Nanaimo’s Recent Tax Sale
Ron Bolin: Oct. 1, 2011
It may be appropriate for the City to assist homeowners who live in their homes and have been unable to pay their property taxes for three years to give those owners an extra year to come up with those taxes by purchasing them in a tax sale. But what about those who use the system as a means of relatively cheap financing for their business ventures? I do not know which other of those properties the City saved from private sale are rental properties or speculative land developments. I do know that two large pieces of the Cable Bay/Oceanview development are among them.
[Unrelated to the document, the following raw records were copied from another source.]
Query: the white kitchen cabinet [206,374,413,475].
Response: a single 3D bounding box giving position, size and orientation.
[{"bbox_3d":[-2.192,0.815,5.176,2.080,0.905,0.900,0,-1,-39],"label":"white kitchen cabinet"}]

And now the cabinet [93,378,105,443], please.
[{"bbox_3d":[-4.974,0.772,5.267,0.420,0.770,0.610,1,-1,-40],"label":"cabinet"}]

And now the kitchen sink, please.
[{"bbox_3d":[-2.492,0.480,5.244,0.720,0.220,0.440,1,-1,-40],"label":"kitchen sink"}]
While it may be in our community interest to assist live-in homeowner citizens with an extra year at minimal cost, do we owe the same compassion to out-of-town landlords and developers?
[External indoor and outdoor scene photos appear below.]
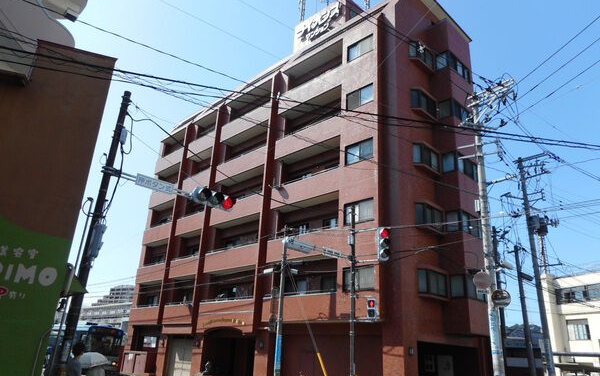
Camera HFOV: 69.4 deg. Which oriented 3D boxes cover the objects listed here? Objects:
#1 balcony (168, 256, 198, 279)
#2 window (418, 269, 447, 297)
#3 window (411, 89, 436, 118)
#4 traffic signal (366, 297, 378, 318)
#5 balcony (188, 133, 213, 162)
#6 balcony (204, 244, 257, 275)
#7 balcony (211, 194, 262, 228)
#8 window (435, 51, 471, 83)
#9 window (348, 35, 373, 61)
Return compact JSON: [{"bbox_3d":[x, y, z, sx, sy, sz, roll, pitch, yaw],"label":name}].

The properties in immediate question are 1170 and 1270 Phoenix Way and lie immediately below Joan Point Park. In 2011 the 60.51 acres of 1170 Phoenix Way was assessed at $2,398,000 and the 90.6 acres of 1270 Phoenix Way was assessed at $3,452,000. The City purchased these two properties for the upset price of $100,848.74. Within a year, the owner(s) can repatriate these lands which are assessed at $5,850,000 for that $101,000 upset cost. I don’t know the current cost of risk capital, but I expect it is significantly greater, else why go to tax sale. If the City is to bid on such commercial property, its bid should be related to its commercial value. Making a significant bid seems to provide an opportunity to either make a significant return for City on the amount taxpayers have invested in the delinquent taxes or, alternatively, to acquire land for a city land bank at modest cost to the taxpayers. Either is preferable to taxpayer support for what amounts to a low interest loan program for commercial land owners.